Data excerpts
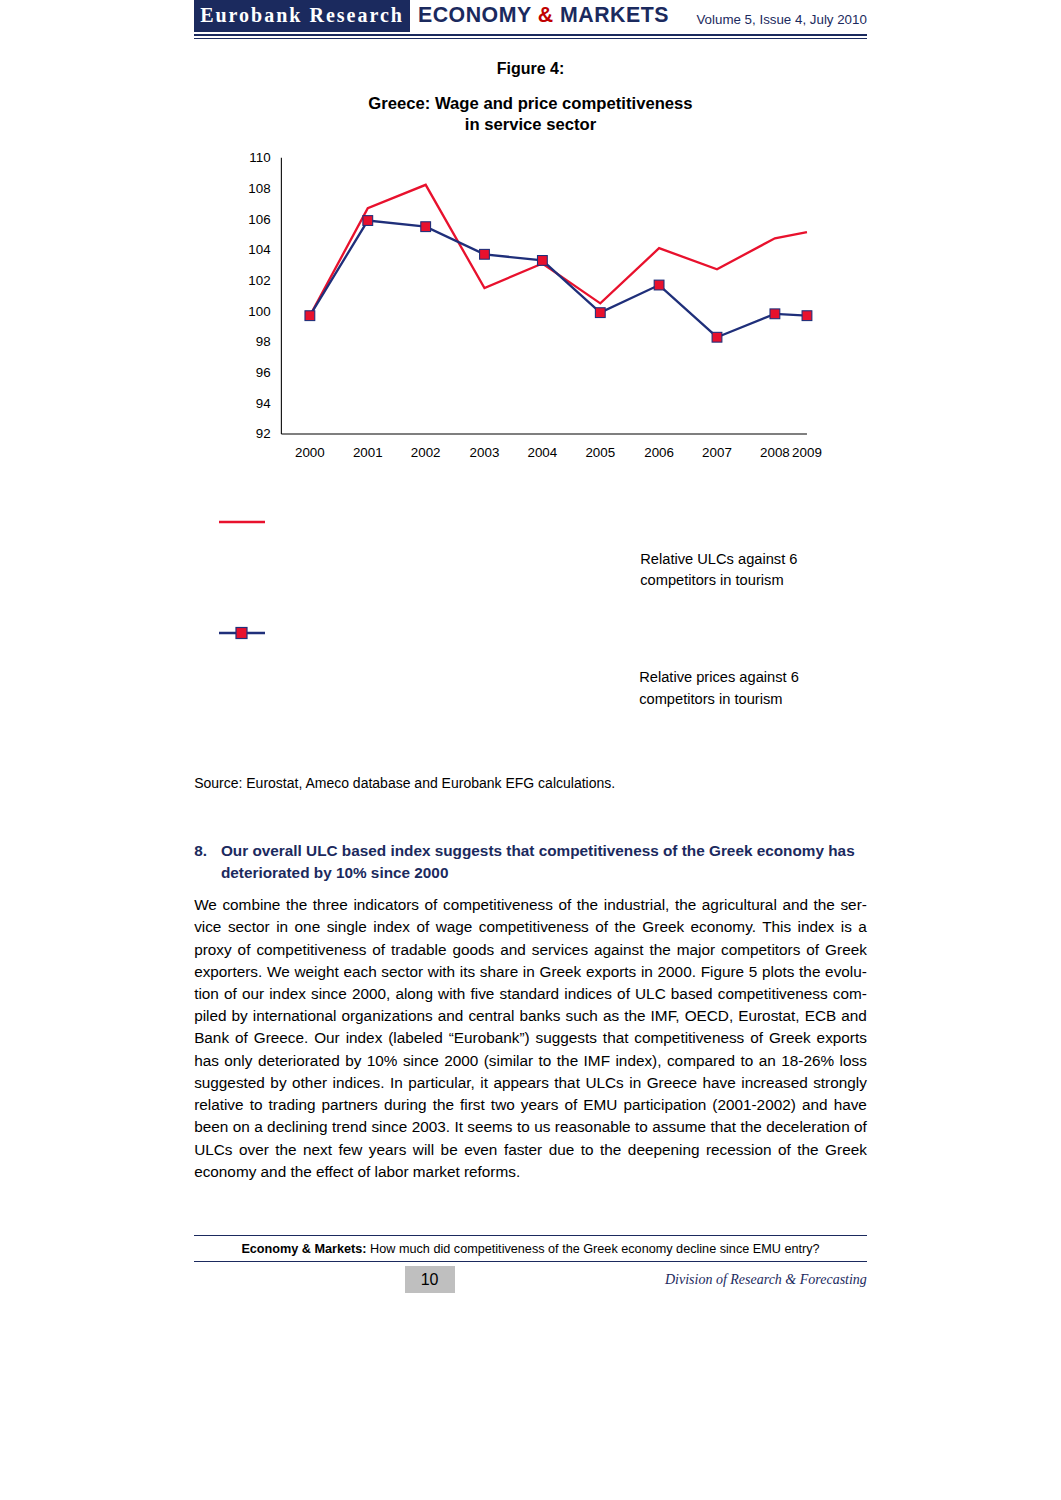Eurobank Research ECONOMY & MARKETS
Volume 5, Issue 4, July 2010
Figure 4:
Greece: Wage and price competitiveness
in service sector
110 108 106 104 102 100 98 96 94 92 2000 2001 2002 2003 2004 2005 2006 2007 2008 2009
Relative ULCs against 6 competitors in tourism
Relative prices against 6 competitors in tourism
Source: Eurostat, Ameco database and Eurobank EFG calculations.
8. Our overall ULC based index suggests that competitiveness of the Greek economy has deteriorated by 10% since 2000
We combine the three indicators of competitiveness of the industrial, the agricultural and the service sector in one single index of wage competitiveness of the Greek economy. This index is a proxy of competitiveness of tradable goods and services against the major competitors of Greek exporters. We weight each sector with its share in Greek exports in 2000. Figure 5 plots the evolution of our index since 2000, along with five standard indices of ULC based competitiveness compiled by international organizations and central banks such as the IMF, OECD, Eurostat, ECB and Bank of Greece. Our index (labeled “Eurobank”) suggests that competitiveness of Greek exports has only deteriorated by 10% since 2000 (similar to the IMF index), compared to an 18-26% loss suggested by other indices. In particular, it appears that ULCs in Greece have increased strongly relative to trading partners during the first two years of EMU participation (2001-2002) and have been on a declining trend since 2003. It seems to us reasonable to assume that the deceleration of ULCs over the next few years will be even faster due to the deepening recession of the Greek economy and the effect of labor market reforms.
Economy & Markets: How much did competitiveness of the Greek economy decline since EMU entry?
10
Division of Research & Forecasting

▸ What to work on: Copy out all the data without changing anything, and drop the pictures.

▸ Response to this exercise:
Eurobank Research ECONOMY & MARKETS
Volume 5, Issue 4, July 2010
Figure 4:
Greece: Wage and price competitiveness
in service sector
110 108 106 104 102 100 98 96 94 92 2000 2001 2002 2003 2004 2005 2006 2007 2008 2009
Relative ULCs against 6 competitors in tourism
Relative prices against 6 competitors in tourism
Source: Eurostat, Ameco database and Eurobank EFG calculations.
8. Our overall ULC based index suggests that competitiveness of the Greek economy has deteriorated by 10% since 2000
We combine the three indicators of competitiveness of the industrial, the agricultural and the service sector in one single index of wage competitiveness of the Greek economy. This index is a proxy of competitiveness of tradable goods and services against the major competitors of Greek exporters. We weight each sector with its share in Greek exports in 2000. Figure 5 plots the evolution of our index since 2000, along with five standard indices of ULC based competitiveness compiled by international organizations and central banks such as the IMF, OECD, Eurostat, ECB and Bank of Greece. Our index (labeled “Eurobank”) suggests that competitiveness of Greek exports has only deteriorated by 10% since 2000 (similar to the IMF index), compared to an 18-26% loss suggested by other indices. In particular, it appears that ULCs in Greece have increased strongly relative to trading partners during the first two years of EMU participation (2001-2002) and have been on a declining trend since 2003. It seems to us reasonable to assume that the deceleration of ULCs over the next few years will be even faster due to the deepening recession of the Greek economy and the effect of labor market reforms.
Economy & Markets: How much did competitiveness of the Greek economy decline since EMU entry?
10
Division of Research & Forecasting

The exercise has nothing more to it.